YOUR GOAL: Write out only the tail of the records, beginning at the line containing "For every layout" and including the last line, exactly as written.

-------- THE DATA

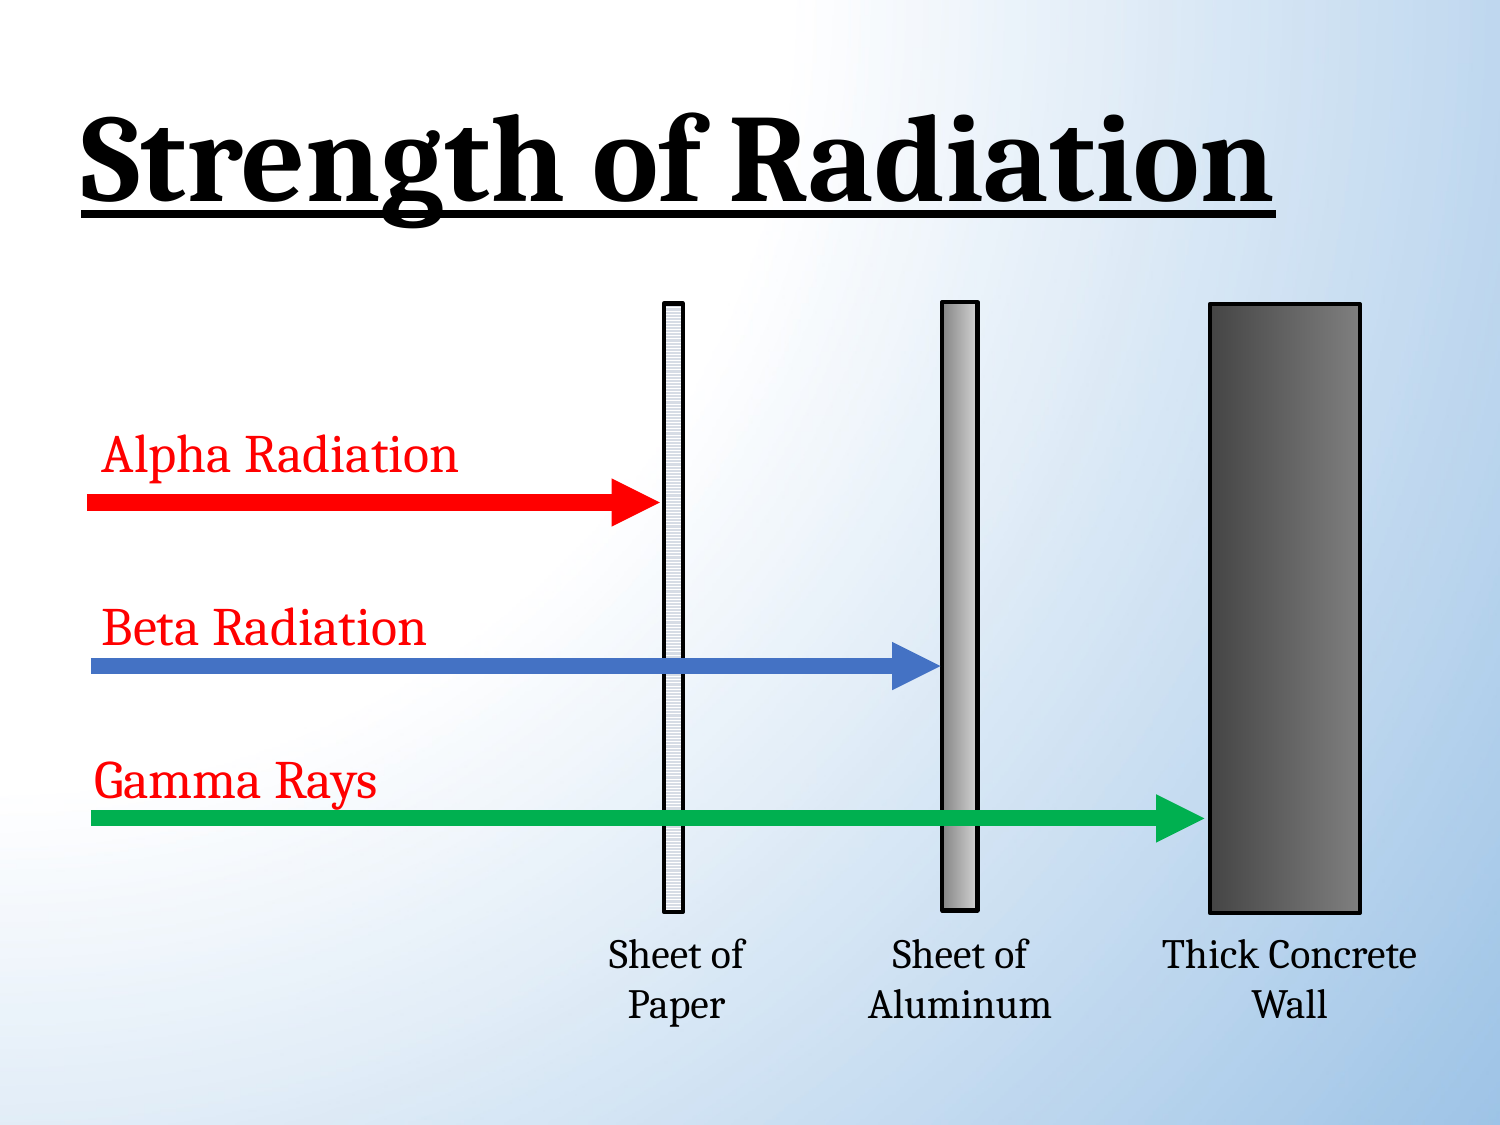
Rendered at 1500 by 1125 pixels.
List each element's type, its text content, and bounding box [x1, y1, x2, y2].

text_box [663, 826, 683, 912]
text_box [663, 303, 683, 658]
text_box Sheet of Paper [582, 919, 771, 1060]
text_box Gamma Rays [67, 736, 476, 800]
text_box [1209, 303, 1360, 914]
text_box Thick Concrete Wall [1146, 919, 1433, 983]
text_box Strength of Radiation [66, 86, 1382, 249]
text_box Sheet of Aluminum [838, 919, 1082, 983]
text_box Alpha Radiation [86, 410, 543, 474]
text_box [942, 302, 978, 810]
text_box [663, 674, 683, 810]
text_box [942, 826, 978, 911]
text_box Beta Radiation [86, 583, 495, 666]
picture [0, 0, 1500, 1125]
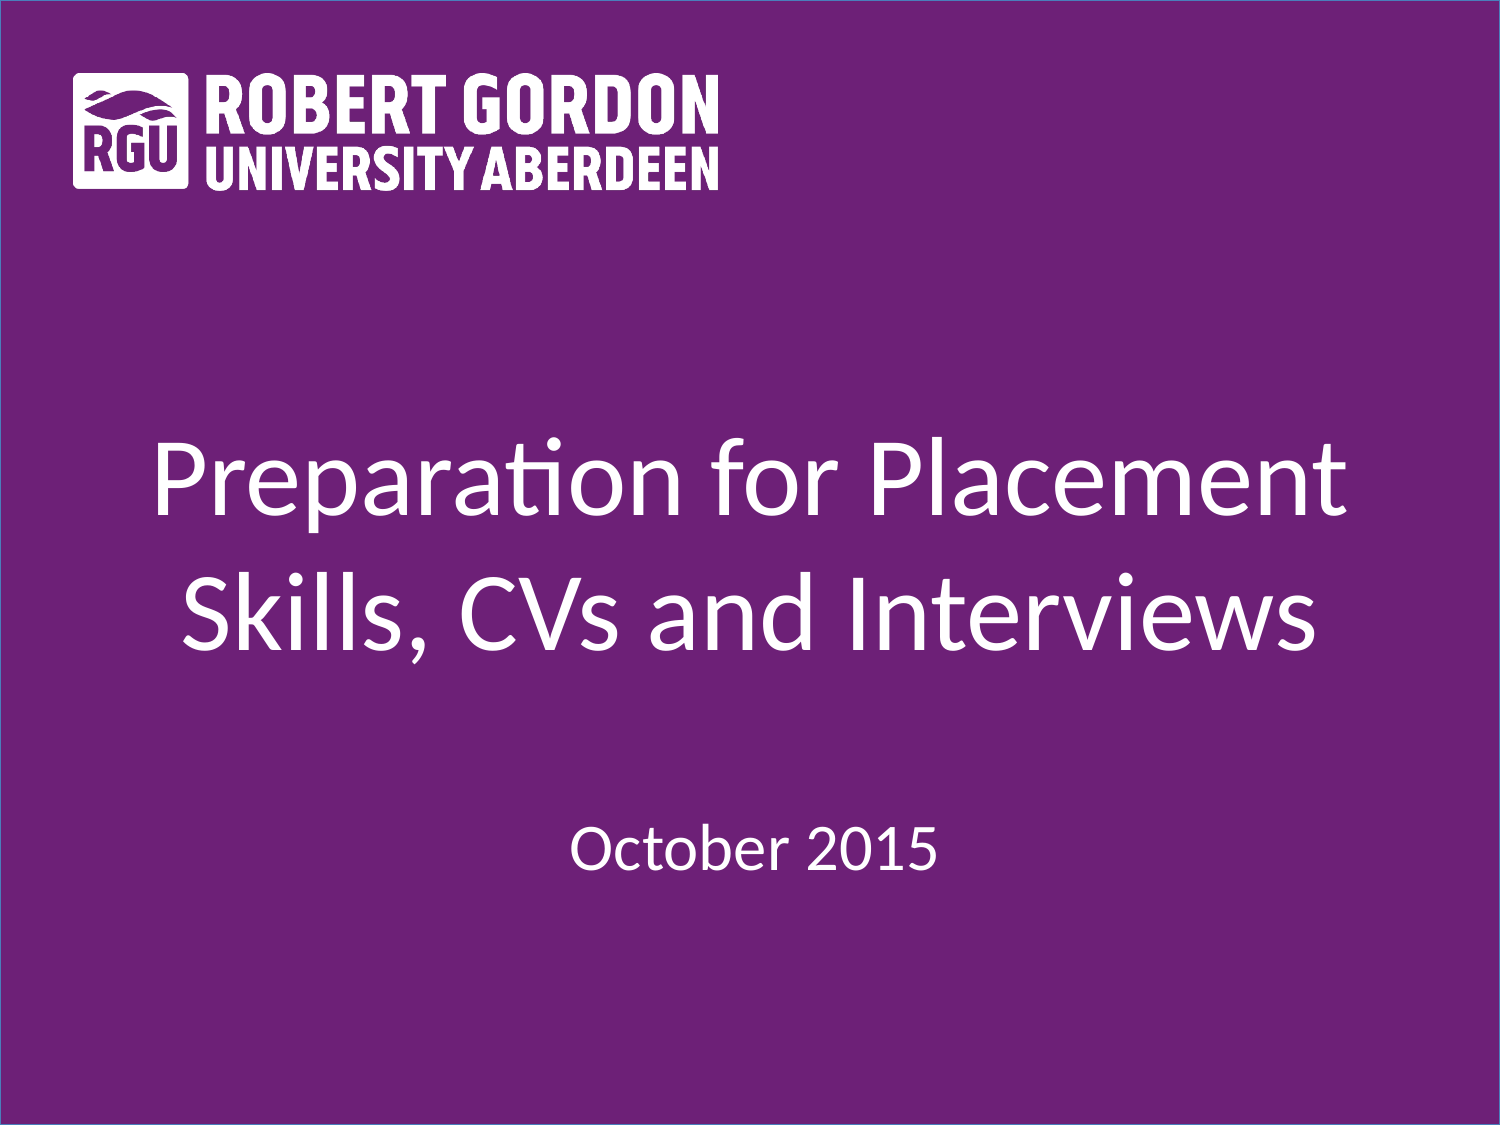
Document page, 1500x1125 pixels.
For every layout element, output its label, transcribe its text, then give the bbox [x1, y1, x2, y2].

subtitle October 2015 [230, 716, 1281, 1024]
title Preparation for Placement Skills, CVs and Interviews [112, 349, 1388, 591]
picture [73, 73, 718, 191]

----------------

SOLUTION TO THIS TASK:
For every layout element, output its label, transcribe its text, then give the bbox [x1, y1, x2, y2].

subtitle October 2015 [230, 716, 1281, 1024]
title Preparation for Placement Skills, CVs and Interviews [112, 349, 1388, 591]
picture [73, 73, 718, 191]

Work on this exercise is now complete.